民法第956条 相続財産の管理人の代理権の消滅

1項

相続財産の管理人の代理権は、相続人が相続の承認をした時に消滅する。

2項

前項の場合には、相続財産の管理人は、遅滞なく相続人に対して管理の計算をしなければならない。

 

意訳

1項

家庭裁判所によって選任された相続財産管理人は、相続人が相続を承認した時に代理人としての権限を失う

2項

相続人が相続を承認したことによって権限を失った相続財産管理人は、遅れることなく相続人に対して、これまでの管理に関して計算を行わなければならない

 

条文解説

1項

家庭裁判所によって選任された相続財産管理人が、その後に相続人が存在することが分かったことで管理人としての権限を失うタイミングについて書かれています。
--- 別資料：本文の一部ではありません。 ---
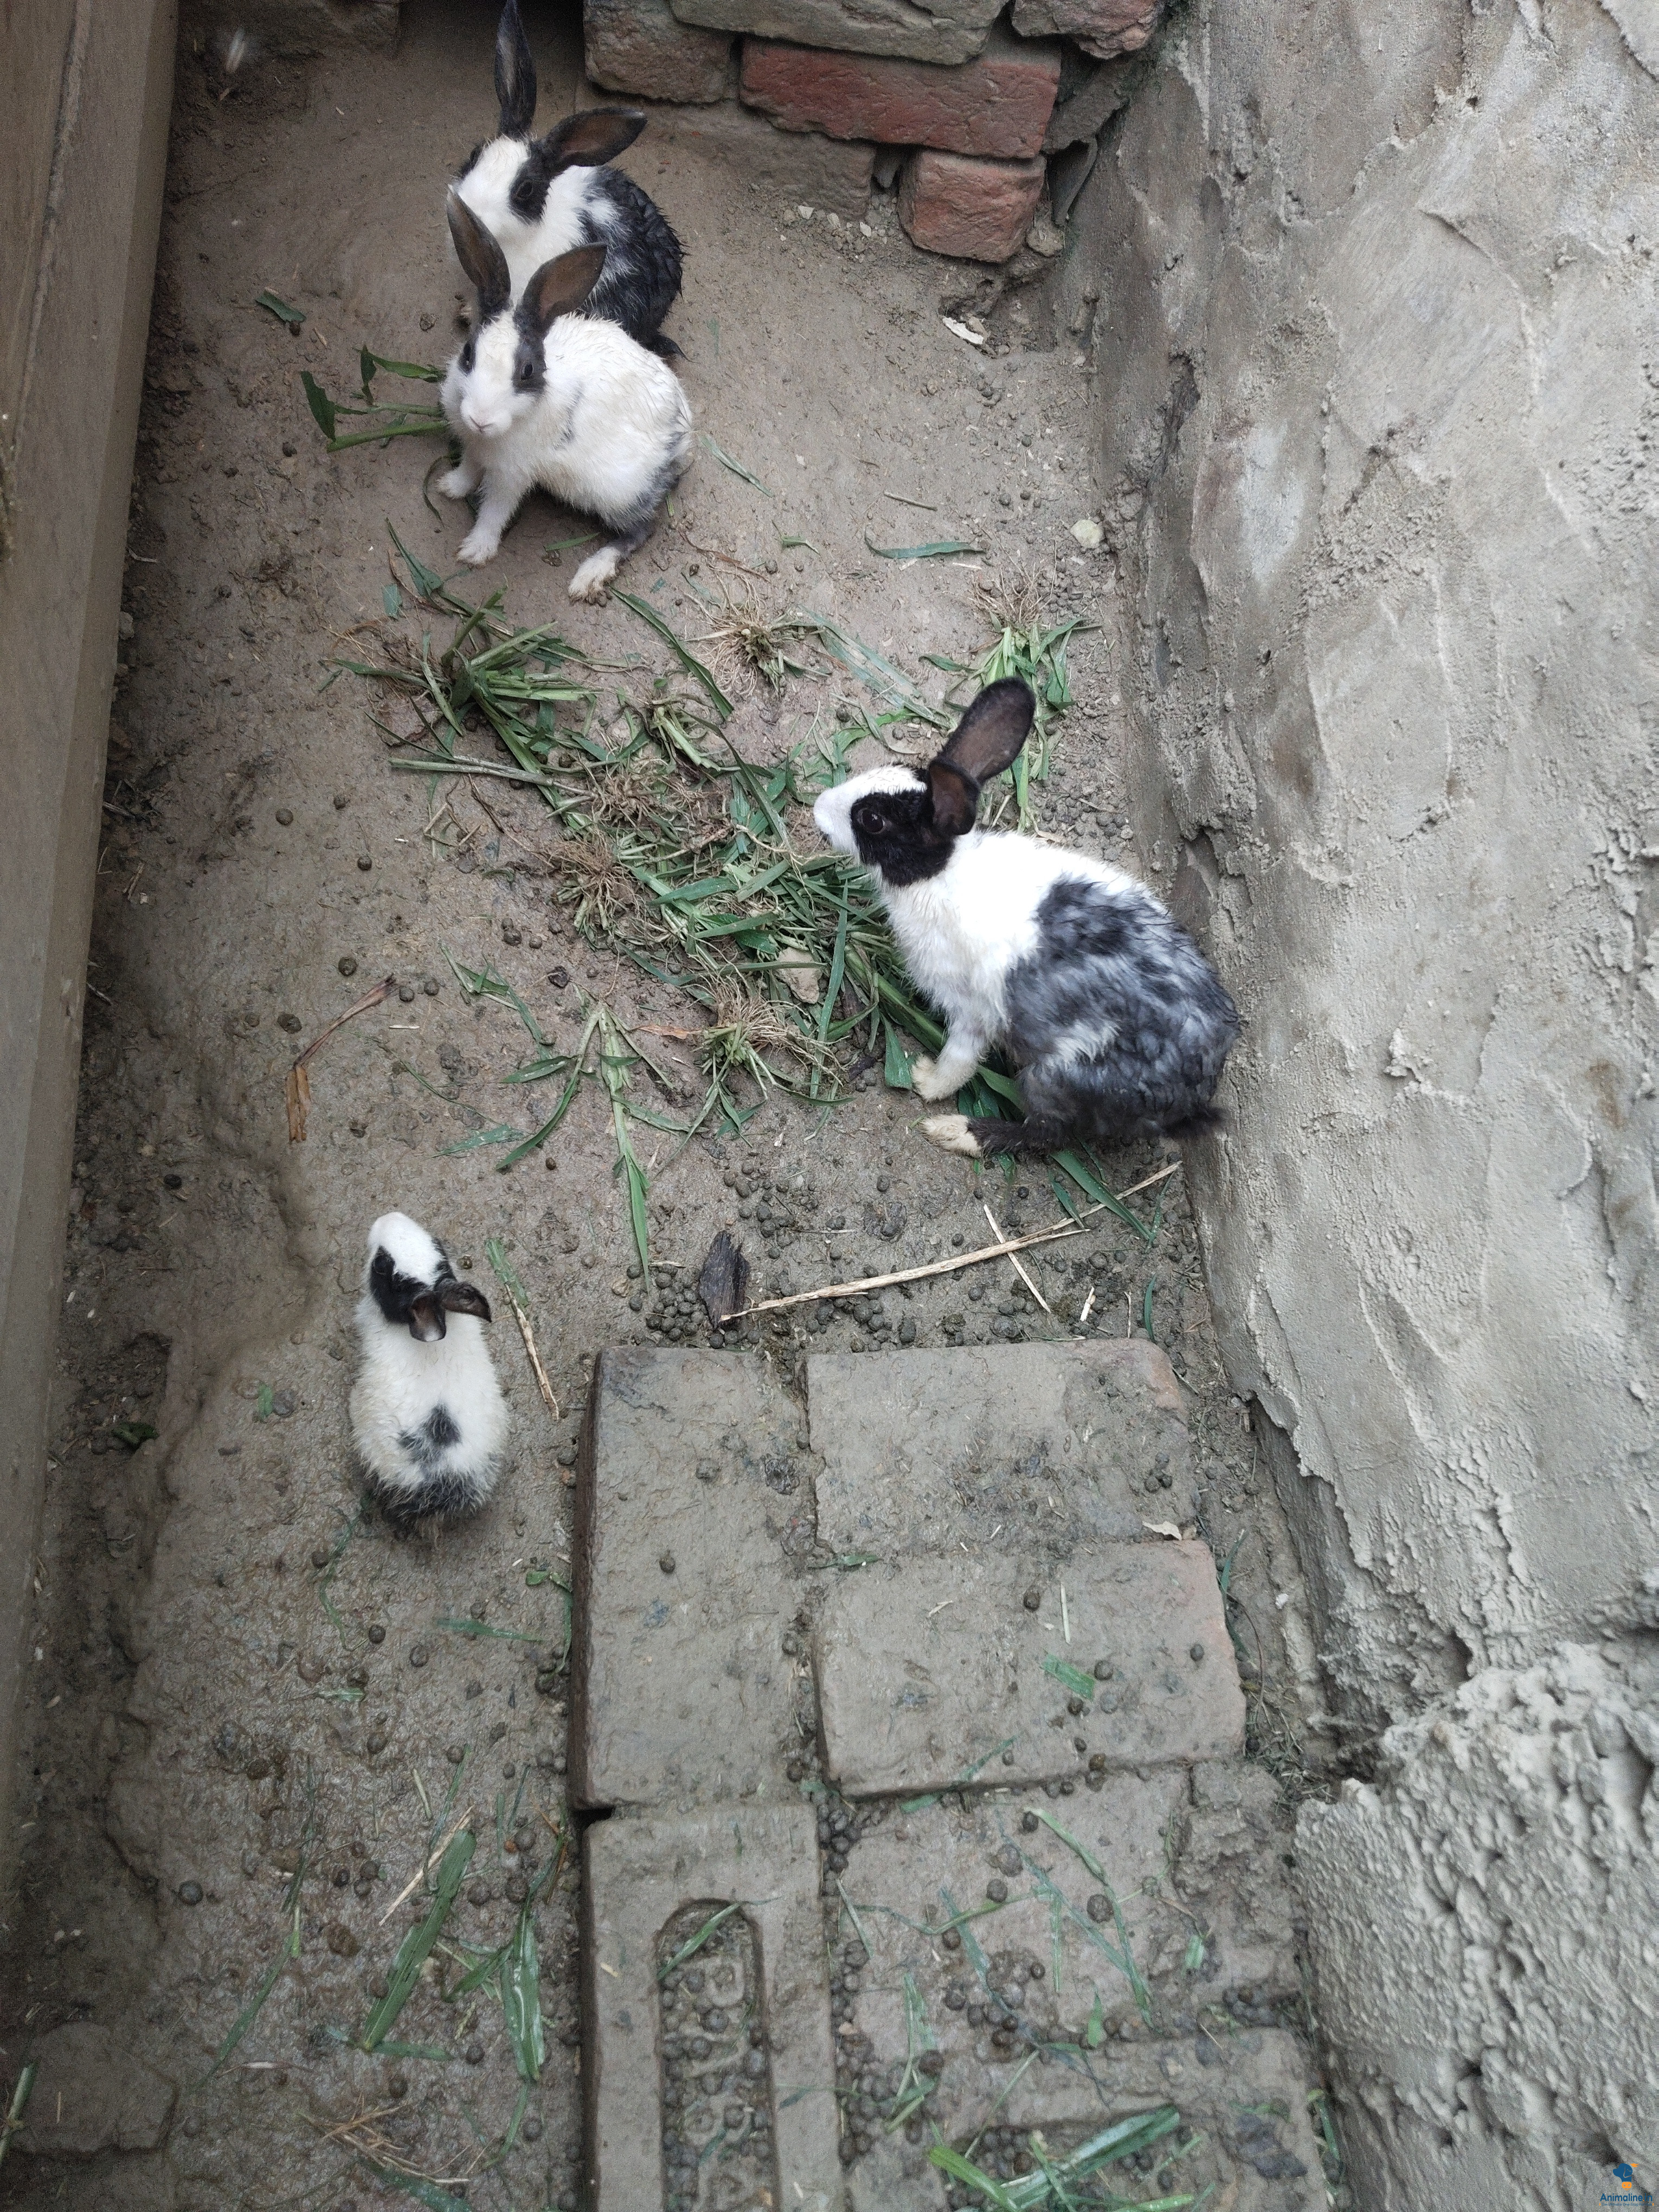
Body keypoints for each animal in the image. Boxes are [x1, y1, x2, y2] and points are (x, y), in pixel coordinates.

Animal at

条文によると「相続人が相続を承認した時」と書かれています。

つまり、単に相続人が見つかっただけではその相続人が相続を承認するのか放棄するのかは分かりませんので、この時点で管理人の権限を消滅させるのは早いということです。

もし相続放棄を選択すれば相続人が存在しない状況が継続する可能性が残ります。

そこで相続財産管理人が権限を失うタイミングは「相続人が相続を承認した時」と定められました。

 

2項

この条文では、相続人が相続を承認したことによって権限を失った相続財産管理人に対して、相続承認後すぐに管理中の収支などを計算して相続人に報告をしなければならない義務を課しています。

相続財産管理人の業務は、この計算結果を相続人に引き継いで終了となります。